During mastering, I usually move quite quickly to the gain staging process. The gain staging process is focused mostly on the combination of the output volume faders, the compressor attack and release times on the specific tracks (most I do in mastering is in zero phase) and the pan knobs. The reason is simple, when I later apply frequency band level gain staging to compress and expand various frequency bands as well as apply broad stroke compression and post-eq, I want to be able to do so as mildly as possible - light touches everywhere.

When I apply multi-band compression, broad stroke compression and post-eq, I do so iteratively on the post-mix group level in that order.

The multi-band compression goes most deeply into the content, depending on the quality of each band I then target them so that they get the right loudness and relaxation level according to a specific sound profile I am going for on that iteration. Then the broad stroke compression is applied, which levels the resulting dynamics and then the post-eq that finalizes the frequency balance on that iteration/sound profile.

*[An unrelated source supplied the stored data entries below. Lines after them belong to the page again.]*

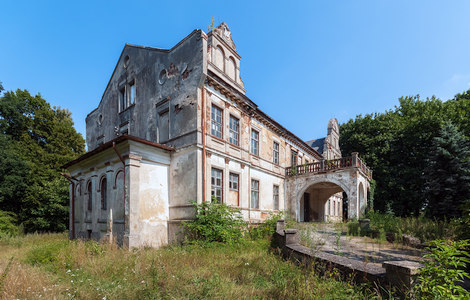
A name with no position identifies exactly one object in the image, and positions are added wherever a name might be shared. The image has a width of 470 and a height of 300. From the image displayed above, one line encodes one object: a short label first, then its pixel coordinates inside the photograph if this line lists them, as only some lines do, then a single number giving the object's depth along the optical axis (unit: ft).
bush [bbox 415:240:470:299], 9.67
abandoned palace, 35.70
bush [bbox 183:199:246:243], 31.91
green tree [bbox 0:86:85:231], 68.54
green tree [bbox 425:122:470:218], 48.66
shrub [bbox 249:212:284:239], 37.90
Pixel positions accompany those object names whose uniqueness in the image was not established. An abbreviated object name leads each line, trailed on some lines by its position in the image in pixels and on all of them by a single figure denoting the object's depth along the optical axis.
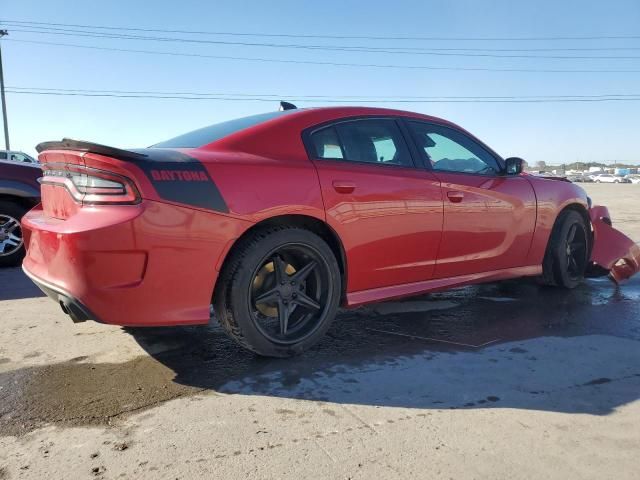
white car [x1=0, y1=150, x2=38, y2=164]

The sound profiles are designed so that when combined they smoothly shape the sound of the mix from type A to type B, 4 sound profiles per print, 2 prints. The first two sound profiles are designed to prepare for the next two that are the main ones. 4 combined are a print and I usually for simplicity aim for 2 final prints. On the master bus I have a stereo widener that relaxes the width of the master, an EQ (pass filtered), a tape saturator, a brickwall peak limiter, a dynamic processor and a clipper, each designed to gain stage the next. (except the stereo widener) The clipper is finally setting the ceiling/desired true peak. These are mostly just kissing the stereo signal towards the final perceived loudness sweet spot. The dynamic processor ensures that the transients are optimal when they are fed into the clipper to boost the performance of the clipper. This is to positively compensate for the peak numbness naturally introduced by the ceiling and is controlled using the dynamic processor's attack time. The stereo widener I typically enable when the rest of the master chain is ready, because at that point the stereo widener has the most dramatic effect, I can run it a bit more mildly and I can more instantly notice when it is at an optimal setting. After that I might do some gradual gain stage fine tuning...

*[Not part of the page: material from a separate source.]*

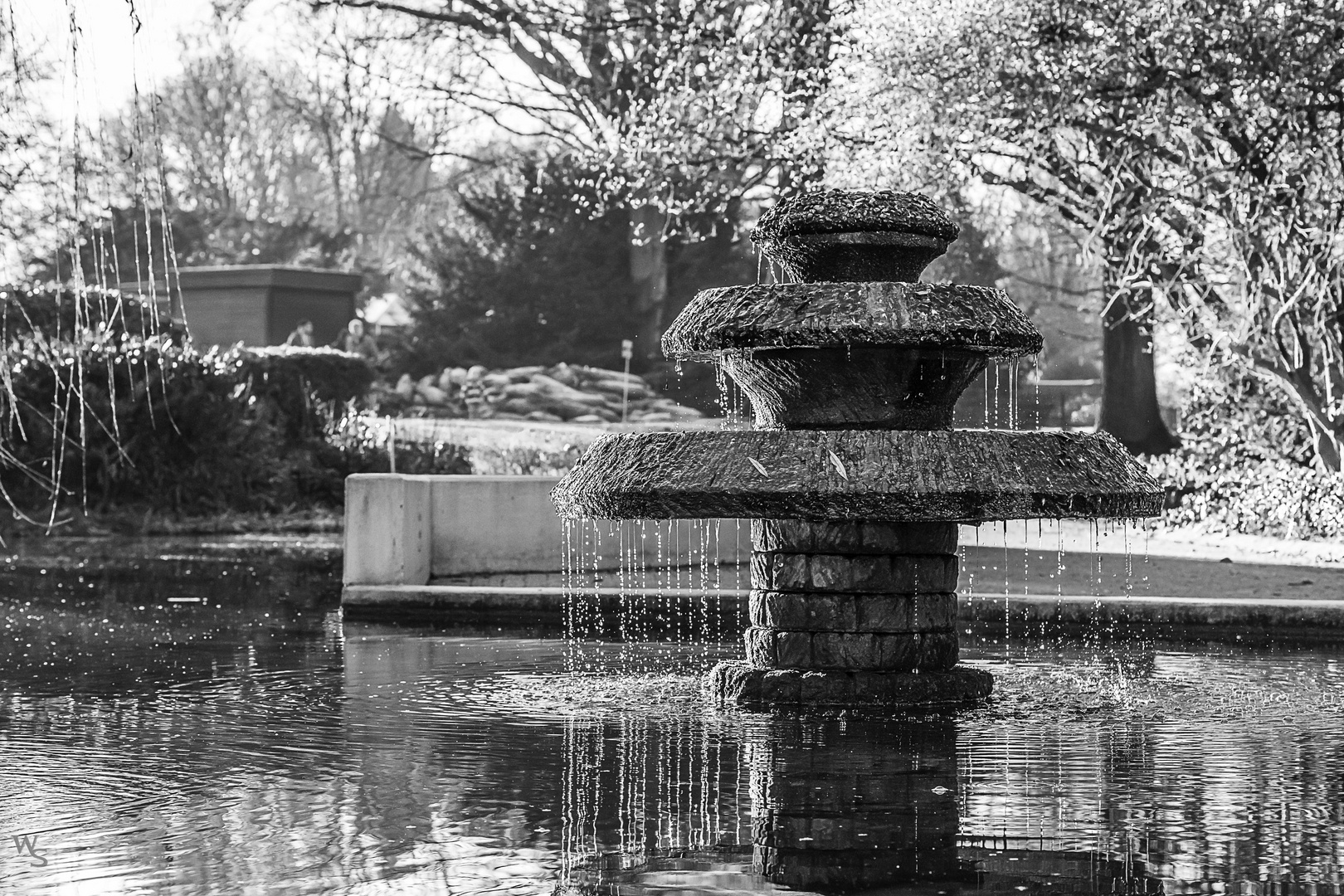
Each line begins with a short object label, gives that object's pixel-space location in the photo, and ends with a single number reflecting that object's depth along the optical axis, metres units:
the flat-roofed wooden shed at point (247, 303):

Translation is typically not an issue at all, but I reference check when I start as well as when I gain stage the master bus effects. In between all of that I'm more focused on other things...

Although this might seem as a strictly technical process, in practice it is not. As a mastering engineer you are constantly focused on the vibe and emotion of the song. Sometimes you get it right on print 3 or 4. Quite a lot of the creative process goes into unlocking the dynamics of the mix and getting a certain balance of weight, sound, vibe, height and loudness. You constantly have to keep track on what you need to do to the stereo image and what the processing does to it. It is for instance very essential that the stereo image is optimal before you apply the sound profiles. Before you apply those you have a pre-master and that pre-master must be extremely well balanced...

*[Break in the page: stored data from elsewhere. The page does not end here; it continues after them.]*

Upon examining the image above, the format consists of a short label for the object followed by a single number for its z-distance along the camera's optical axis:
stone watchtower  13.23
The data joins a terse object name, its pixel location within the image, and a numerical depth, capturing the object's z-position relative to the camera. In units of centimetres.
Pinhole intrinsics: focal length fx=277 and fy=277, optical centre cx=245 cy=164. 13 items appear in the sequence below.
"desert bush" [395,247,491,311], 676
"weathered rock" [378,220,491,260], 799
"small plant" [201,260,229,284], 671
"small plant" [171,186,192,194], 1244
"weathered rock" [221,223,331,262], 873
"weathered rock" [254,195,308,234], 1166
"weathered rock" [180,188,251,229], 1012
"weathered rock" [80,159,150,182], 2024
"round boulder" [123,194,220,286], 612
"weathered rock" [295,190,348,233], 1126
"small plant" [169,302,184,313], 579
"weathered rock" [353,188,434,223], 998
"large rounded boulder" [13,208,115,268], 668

Keep in mind that both a great post-mix and a great final master is to some degree the result of great monitoring, because with great monitoring you get higher precision on the volume fader moves and with that comes higher modulation quality, better stereo image, better dynamics and a more relaxed sound. The combination is beautiful. I think it is very important to have a good monitoring path both during mixing and mastering that allows you to do a lot of positive compensations. It becomes a more airy/lush/vibrant/bigger sounding master at the end. It is extremely important that the post-mix group tracks have awesome separation.